Fidelity National Information Service, Inc. (“FIS”), a U.S. based financial products and services provider, and its affiliate based in the United Kingdom (the “U.K.”), namely Worldpay, Inc. (“Worldpay”) discontinued their deployment of PAX terminals in the U.S. and the U.K. in early October 2021. The Company estimates that the revenue attributable to FIS and Worldpay and the distributors that sell the Group’s products to FIS and Worldpay for the year ended 31 December 2020 amounted to approximately HK$ 14 million (circa USD 1.8 million), representing approximately 0.25% of the total revenue of the Group for that year. On this basis, the ceasing of purchases of PAX terminals by FIS and Worldpay should not have any material adverse impact on the Group.
The Group diligently addressed and responded to routine cybersecurity related questionnaires from FIS and Worldpay in the ordinary course of operations. The Group believes that it had properly addressed the enquiries from FIS and Worldpay regarding the PAX payment terminals, including functions that can affect the volume of data transmission which may have been regarded as “unusual network packets”. FIS and Worldpay have also been supplied with information of server locations of all PAX provided applications on its payment terminals which operate on an Android-based operating system. The Group’s point-of-sale devices which run Android-based operating systems, connect only with servers (as opposed to websites) of application providers listed in its supplied documentation. To the extent that a server uses “dynamic Internet Protocol (IP) addresses”, which is what other reputable industry peers and technology giants also use to provide better user experience, it would be almost impossible for the Group to produce every and all IP addresses adopted by that server.
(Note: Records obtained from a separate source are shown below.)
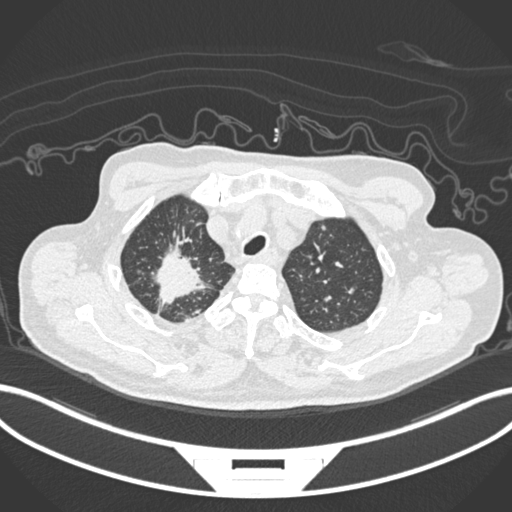
Chest CT, one axial slice. Position 183 of 207 along the scan axis. 120 kVp. Lung window (W 1500 / L -600 HU). 1 mm slice thickness. 512 × 512 image matrix, field of view 400 × 400 mm. Male patient, age 69 years. Case-level facts recorded for this patient, not image findings: clinical TNM (as recorded): T1c N1 M1.
Structures marked on this image (rectangle marked by the reading radiologist):
- lung tumour (recorded histology: adenocarcinoma): box from (x=150, y=237) to (x=212, y=311) px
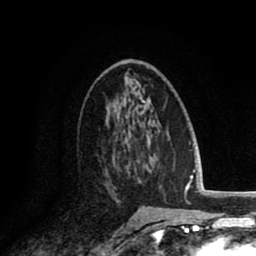
Breast MRI (dynamic contrast-enhanced), one axial slice; position 49 of 80 along the scan axis; cropped to one breast; dynamic contrast-enhanced series, time point 2 of 8 at this slice position (early post-contrast); 1.5 T; TE 2.6 ms, TR 6.1 ms; 256 × 256 image matrix, field of view 160 × 160 mm. Female patient.
Structures marked on this image (semi-automatically segmented with operator editing):
- enhancing-tissue mask used for the functional tumour volume (all voxels passing the contrast-enhancement thresholds inside the analysis volume; usually the tumour): bounding box [x1, y1, x2, y2] px = [101, 141, 134, 202]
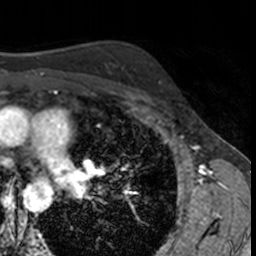
Breast MRI, one axial slice. Slice 108 of 160 in the series (ordered by position). Cropped to one breast. Dynamic contrast-enhanced series, time point 2 of 7 at this slice position (early post-contrast). 3 T. TE 1.7 ms, TR 4 ms. 256 × 256 image matrix, field of view 171 × 171 mm. Female patient.
Annotated regions visible in this slice (semi-automatic segmentation, software-assisted and operator-edited):
- enhancing-tissue mask used for the functional tumour volume (all voxels passing the contrast-enhancement thresholds inside the analysis volume; usually the tumour): box from (x=157, y=81) to (x=170, y=93) px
Data that is transmitted by PAX terminals (as formatted in the form of “data packets” or “network packets”) would typically include not only payment data but also other data in connection with the applications installed on the payment terminals (e.g. geolocation, loyalty programmes and/or online ordering applications) and “telemetry data” that relates to data and memory usage by the central processing unit (CPU) of the payment terminal and includes “data packets” or “network packets” containing software updates for such functions. Therefore, depending on how consumer businesses (where the Group’s payment terminals are typically deployed) are operated and the configuration of communication of the applications with host, “data packets” or “network packets” sizes can vary and be larger than what basic payment data would involve.
RESUMPTION OF TRADING
At the request of the Company, trading of shares of the Company was halted with effect from 10:56 a.m. on 27 October 2021. Application has been made by the Company to the Stock Exchange for the resumption of trading of the Shares of the Company with effect from 9:00 a.m. on 1 November 2021.
Shareholders and potential investors of the Company should exercise caution when dealing in the securities of the Company. The Company will make further announcement(s) in relation to the matters disclosed in this announcement as and when appropriate.
By Order of the Board
PAX Global Technology Limited
Cheung Shi Yeung - Company Secretary
Hong Kong, 29 October 2021
As at the date of this announcement, the Board comprises three executive Directors, namely Mr. Nie Guoming, Mr. Lu Jie and Mr. Li Wenjin; and three independent non-executive Directors, namely Mr. Yip Wai Ming, Dr. Wu Min and Mr. Man Kwok Kuen, Charles.